Recorded data Block Start

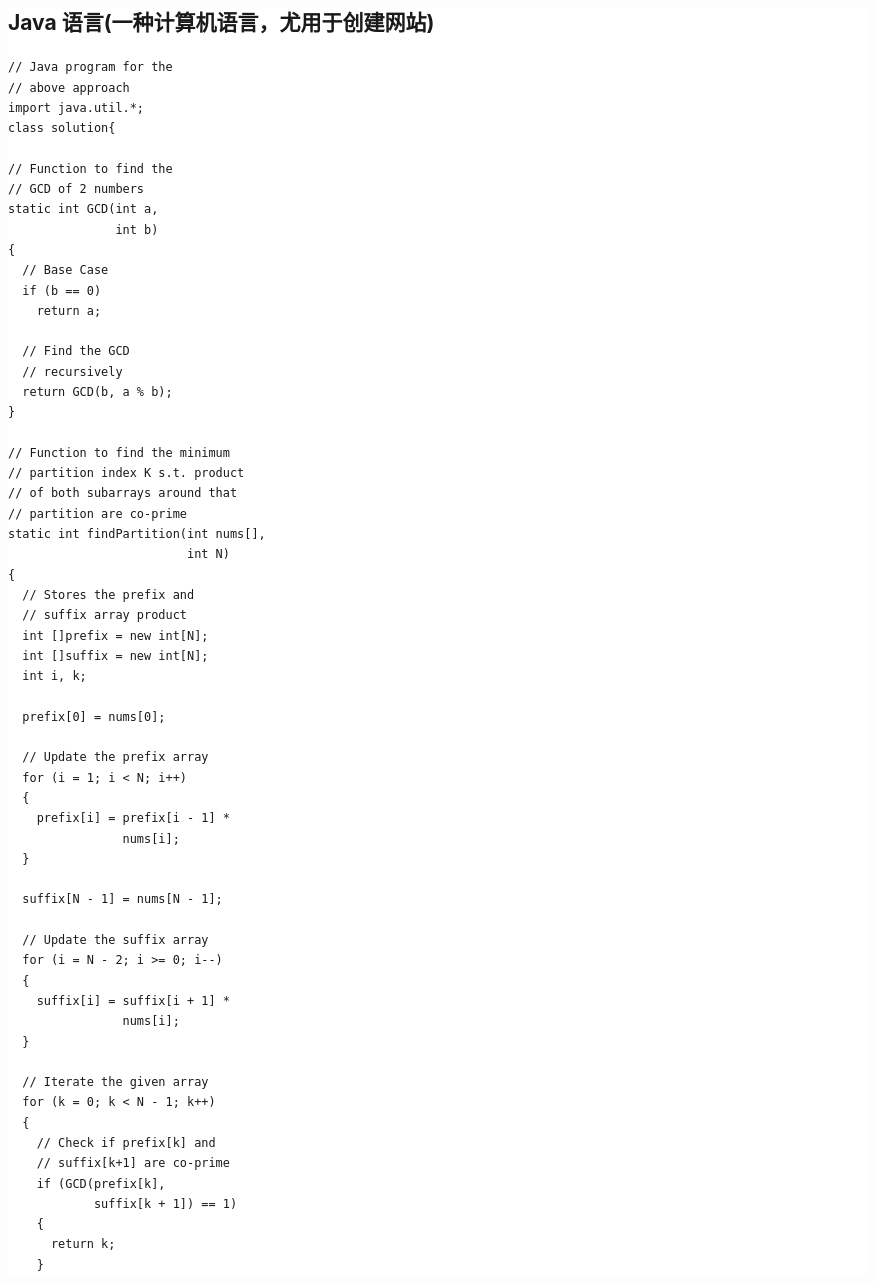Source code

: ## Java 语言(一种计算机语言，尤用于创建网站)

```
// Java program for the
// above approach
import java.util.*;
class solution{

// Function to find the
// GCD of 2 numbers
static int GCD(int a,
               int b)
{
  // Base Case
  if (b == 0)
    return a;

  // Find the GCD
  // recursively
  return GCD(b, a % b);
}

// Function to find the minimum
// partition index K s.t. product
// of both subarrays around that
// partition are co-prime
static int findPartition(int nums[],
                         int N)
{
  // Stores the prefix and
  // suffix array product
  int []prefix = new int[N];
  int []suffix = new int[N];
  int i, k;

  prefix[0] = nums[0];

  // Update the prefix array
  for (i = 1; i < N; i++)
  {
    prefix[i] = prefix[i - 1] *
                nums[i];
  }

  suffix[N - 1] = nums[N - 1];

  // Update the suffix array
  for (i = N - 2; i >= 0; i--)
  {
    suffix[i] = suffix[i + 1] *
                nums[i];
  }

  // Iterate the given array
  for (k = 0; k < N - 1; k++)
  {
    // Check if prefix[k] and
    // suffix[k+1] are co-prime
    if (GCD(prefix[k],
            suffix[k + 1]) == 1)
    {
      return k;
    }
```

Recorded data Block End

What belongs in the answer is each line above, reproduced exactly, and no picture.

Source code

: ## Java 语言(一种计算机语言，尤用于创建网站)

```
// Java program for the
// above approach
import java.util.*;
class solution{

// Function to find the
// GCD of 2 numbers
static int GCD(int a,
               int b)
{
  // Base Case
  if (b == 0)
    return a;

  // Find the GCD
  // recursively
  return GCD(b, a % b);
}

// Function to find the minimum
// partition index K s.t. product
// of both subarrays around that
// partition are co-prime
static int findPartition(int nums[],
                         int N)
{
  // Stores the prefix and
  // suffix array product
  int []prefix = new int[N];
  int []suffix = new int[N];
  int i, k;

  prefix[0] = nums[0];

  // Update the prefix array
  for (i = 1; i < N; i++)
  {
    prefix[i] = prefix[i - 1] *
                nums[i];
  }

  suffix[N - 1] = nums[N - 1];

  // Update the suffix array
  for (i = N - 2; i >= 0; i--)
  {
    suffix[i] = suffix[i + 1] *
                nums[i];
  }

  // Iterate the given array
  for (k = 0; k < N - 1; k++)
  {
    // Check if prefix[k] and
    // suffix[k+1] are co-prime
    if (GCD(prefix[k],
            suffix[k + 1]) == 1)
    {
      return k;
    }
```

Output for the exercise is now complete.